Mungkin tulisan ini, memiliki
sisi-sisi kontradiktif dengan tulisan sebelumnya di sini. Namun, seperti nama
blog ini, otak memang seperti taman labirin yang mewujud liku dan kelok dimana
tercipta sudut dan ruang tak terduga, sebuah ketersesatan yang menyenangkan.
Semoga anda tak bosan dengan
bahasan ‘memberi dan menerima’, aktivitas lazim bagi manusia sebagai makhluk
sosial. Namun, entah karena perkembangan kemanusiaan yang semakin individualis
dan pamrih, aktivitas ini menjadi unik dan spesial. Memberi dan menerima
menjadi memiliki nilai prestise lebih kini. Entah siapa yang memulai. Entah mass unconciusness atau mass media yang memberikan prestise pada
aktivitas (memberi) ini. Padahal, sekali lagi, aktivitas ini bisa dikatakan
basic bagi manusia sebagai makhluk sosial.
Sebutlah serangkaian reality show
televisi yang menjadikan aktivitas memberi dan menerima sebagai konsep utama,
mulai dari memperbaiki rumah yang bobrok, mengetes kedermawanan orang-orang
dengan meminta tolong, atau ikut tinggal dan bekerja dengan orang yang dianggap
tak punya, dan mungkin ada lagi yang lain. Acara ini nampak mengemban semangat
berbagi yang positif, meski jika dilihat dari sisi yang lain, juga nampak
mengeksplotasi kemiskinan untuk mencari keuntungan. Anda berdiri di sisi yang
mana, silahkan putuskan sendiri.
Drama, adalah hal penting yang
dicari untuk suksesnya acara semacam ini. Maka, sangat mungkin diakhir acara
ketika terjadi aktivitas memberi dan menerima, pemirsa disuguhi adegan dramatis
ketika baik si pemberi dan penerima sama-sama menangis, dan kadang lebih dari
itu. si penerima bisa juga menangis hingga pingsan, atau bersujud, atau
macam-macamlah ekspresi dramatis lainnya.
Namun, dibalik ekspresi dramatis
yang terlihat sebagai perwujudan rasa syukur itu, siapa yang tahu hatinya?
Ada sebuah kejadian, ketika
seorang pegawai kantor pulang bekerja membawa nasi kotak jatah rapat yang belum
sempat ia makan. Merasa terlalu repot untuk membawa nasi kotak dan naik bis
yang berdesakan, ia memutuskan untuk memberikan nasi kotak itu orang yang ia
temui di jalan dan tampak membutuhkan makan.
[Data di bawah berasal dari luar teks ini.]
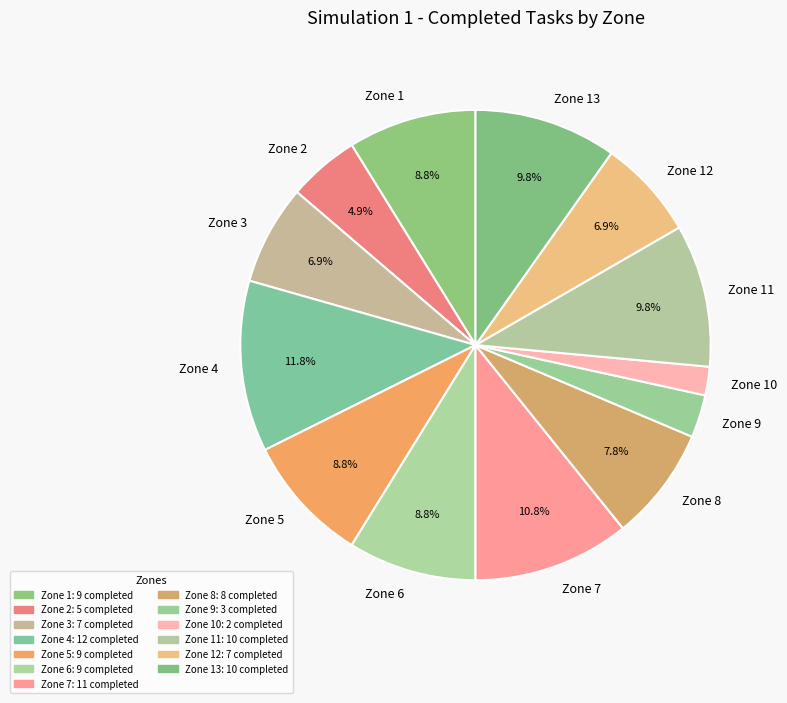

Is Zone 7 the majority of the pie?

No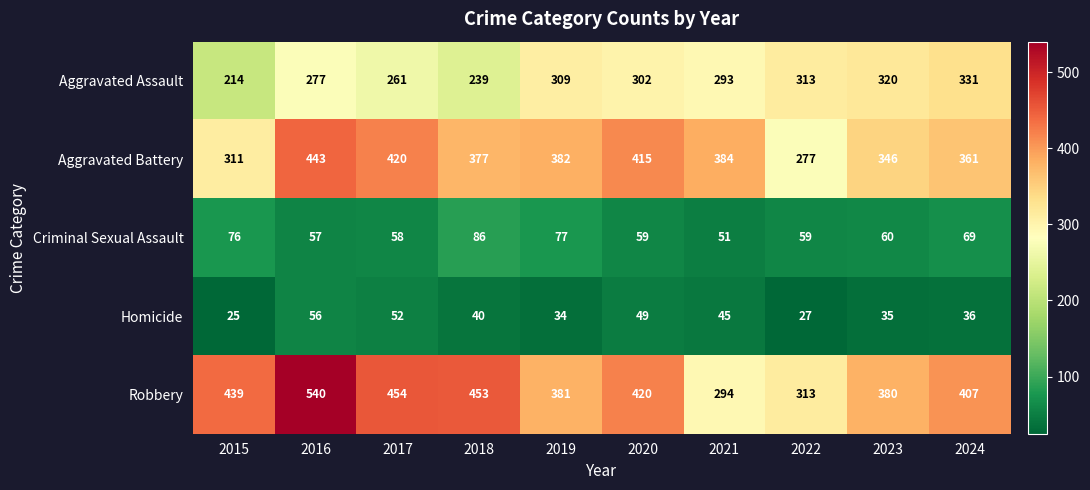

Where does the Homicide series first go above 40?

2016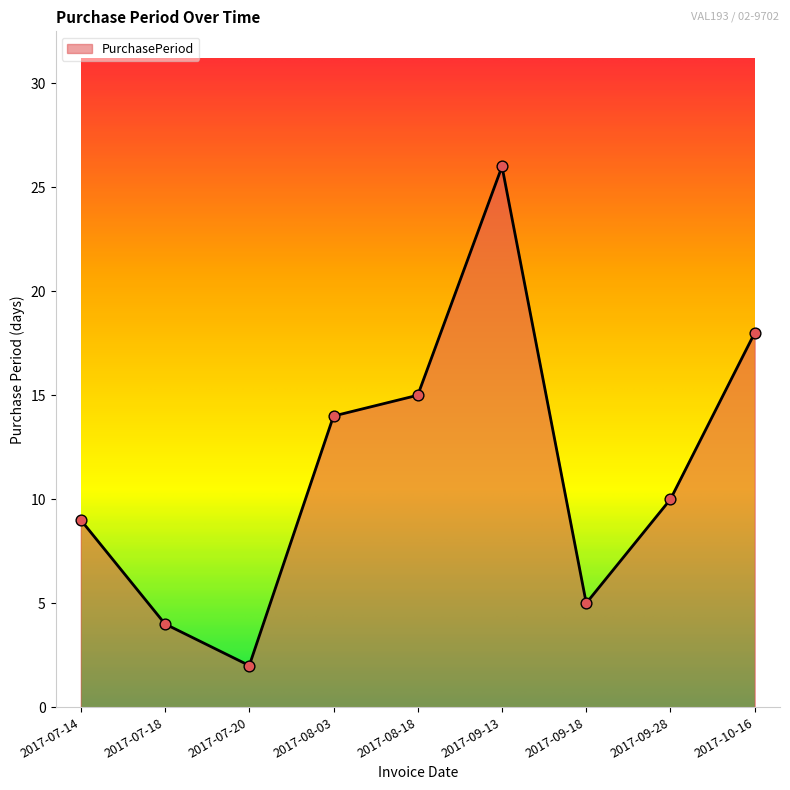

What is the change in value from 2017-07-18 to 2017-09-13?

+22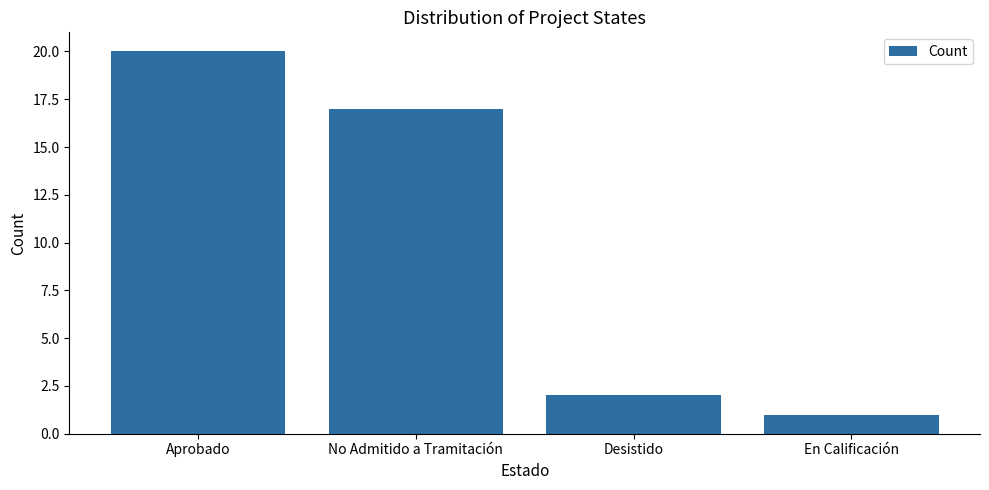

What is the sum of all values?

40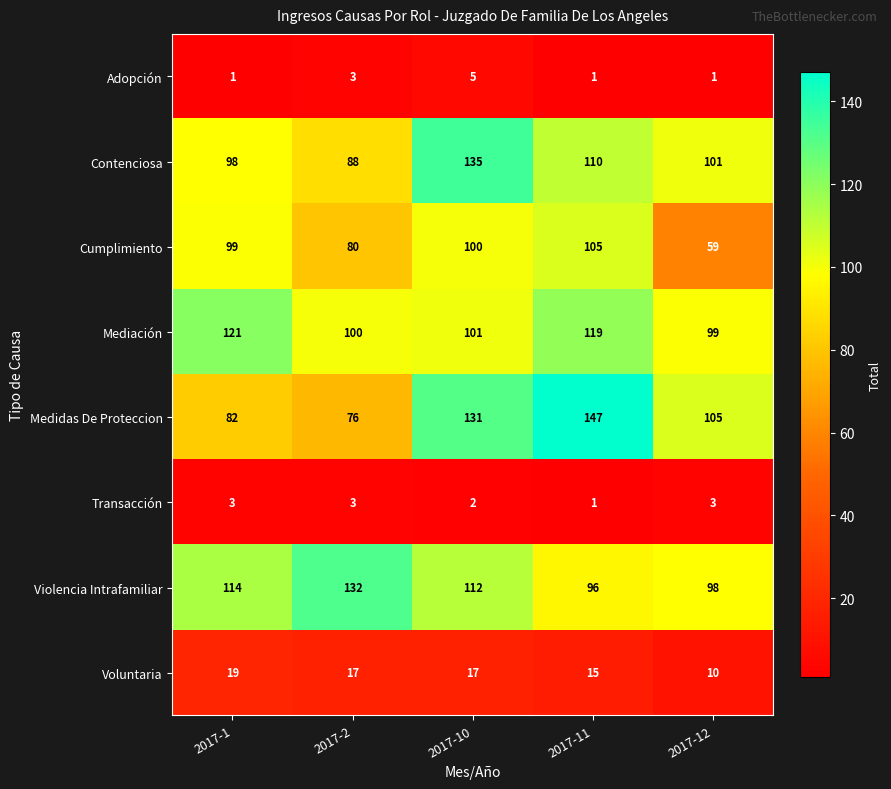

How many Transacción values are between 2 and 3?

4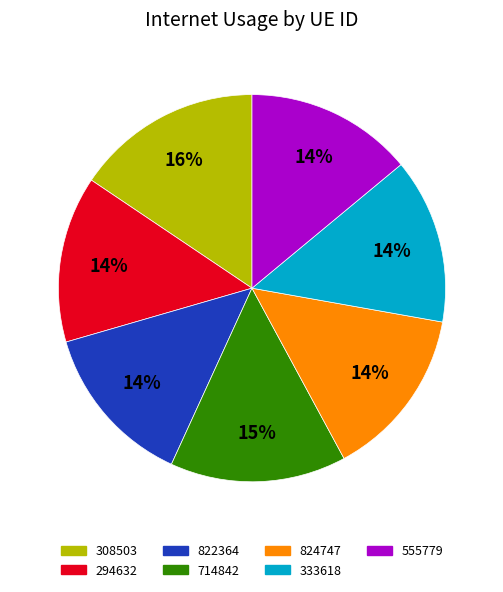

What is the ratio of the value at 824747 to the value at 822364?

1.0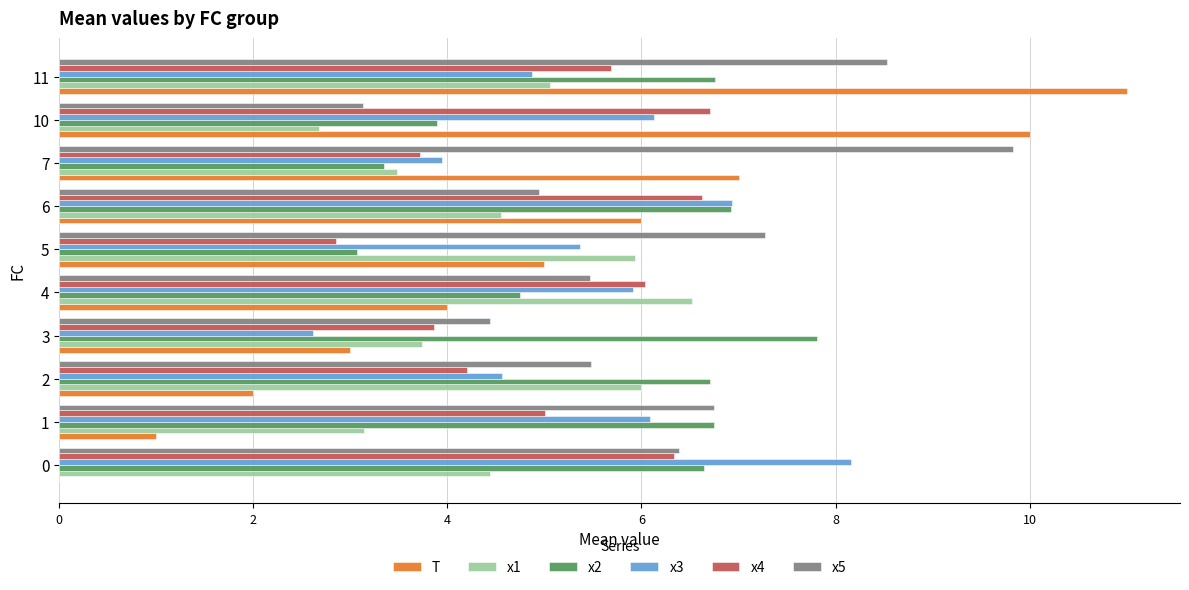

The value of x2 at 3 is 10.9. True or false?

False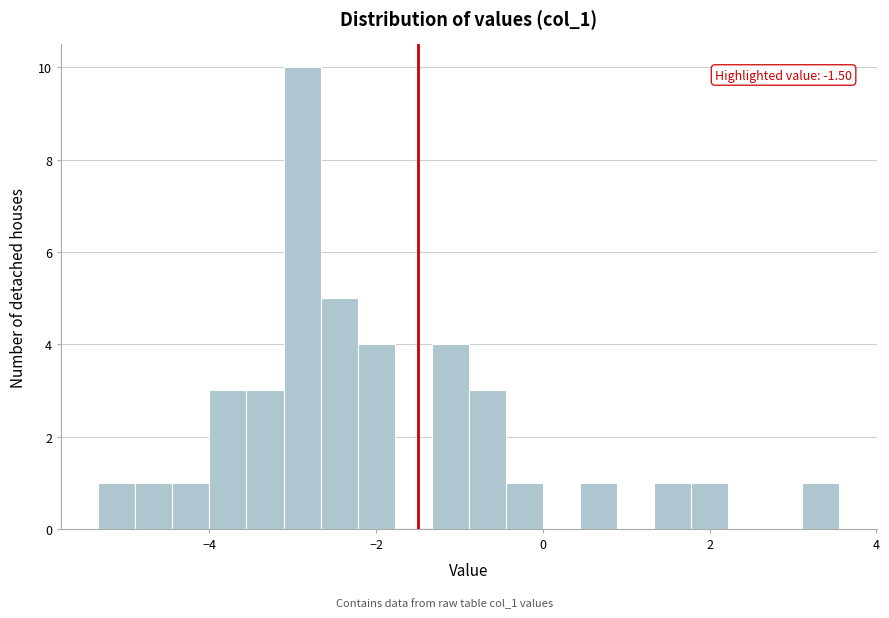

Around what value on the x-axis is the tallest bar? Give the approximate position of its centre, as read against the axis.

-2.8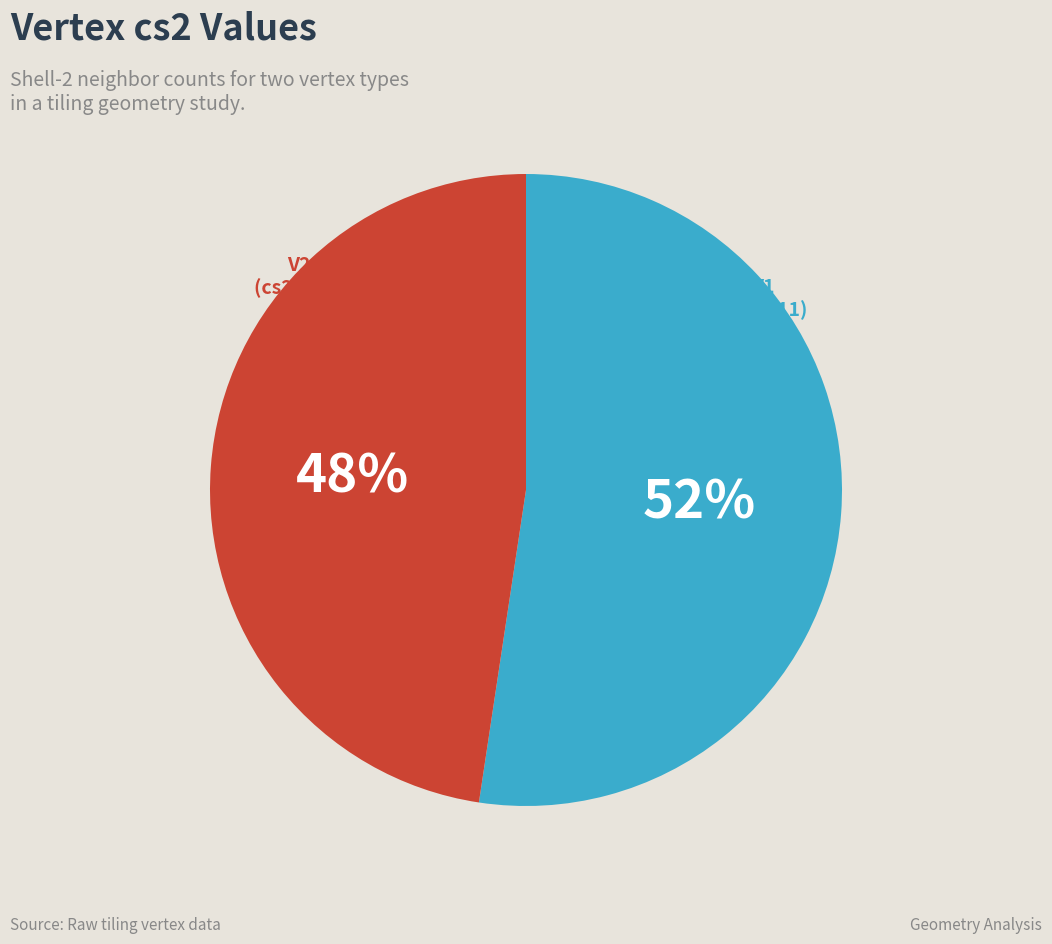

Is it true that V2 is 34% of the pie?

False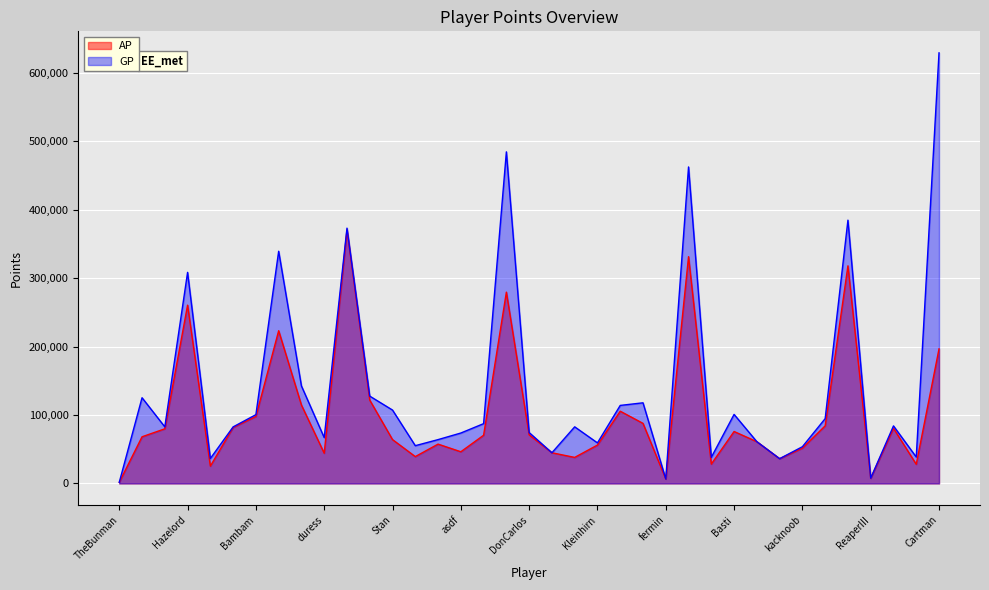

How many lines are shown in the chart?

2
Maka ketika ia melihat seorang
nenek, berpakaian lusuh, duduk termenung di trotoar, tak pikir dua kali ia
memberikan nasi kotak itu kepada sang nenek. Reaksi si nenek, persis adegan
dramatis akhir acara yang dibahas di atas. Ia menangis terisak-isak sambil
menerima nasi kotak pemberian si pegawai. Si pegawai pun terusik. Kenapa sih
dia tidak memilih reaksi lain, tapi malah menangis. Kan masih banyak reaksi
yang bisa dipilih. Tersenyum, bilang terimakasih, tertawa, atau apalah yang
lainnya. Penasaran, lalu ia bertanya, mengapa nenek menangis?
Jawabannya, membuat si pegawai
terpaku. Nenek menangis, karena ia malu. Ia malu karena orang-orang dapat
dengan jelas melihat bahwa ia orang yang susah, sampai-sampai si pegawai tak
ragu memberikan nasi kotak untuknya. Ia sedih, mengapa ia menjadi orang dengan
hidup yang begitu susahnya ia sampai-sampai dikasihani orang. Ia malu dan sedih
(-bukan terharu karena diberi makanan), maka ia menangis.
Jika anda pernah
menjadi pemirsa dari salah satu acara yang dibahas di atas, maka, ketika adegan
dramatis terjadi di akhir acara, anda perlu mempertanyakan. Apa sesungguhnya
dibalik tangis yang dipertontonkan di sana?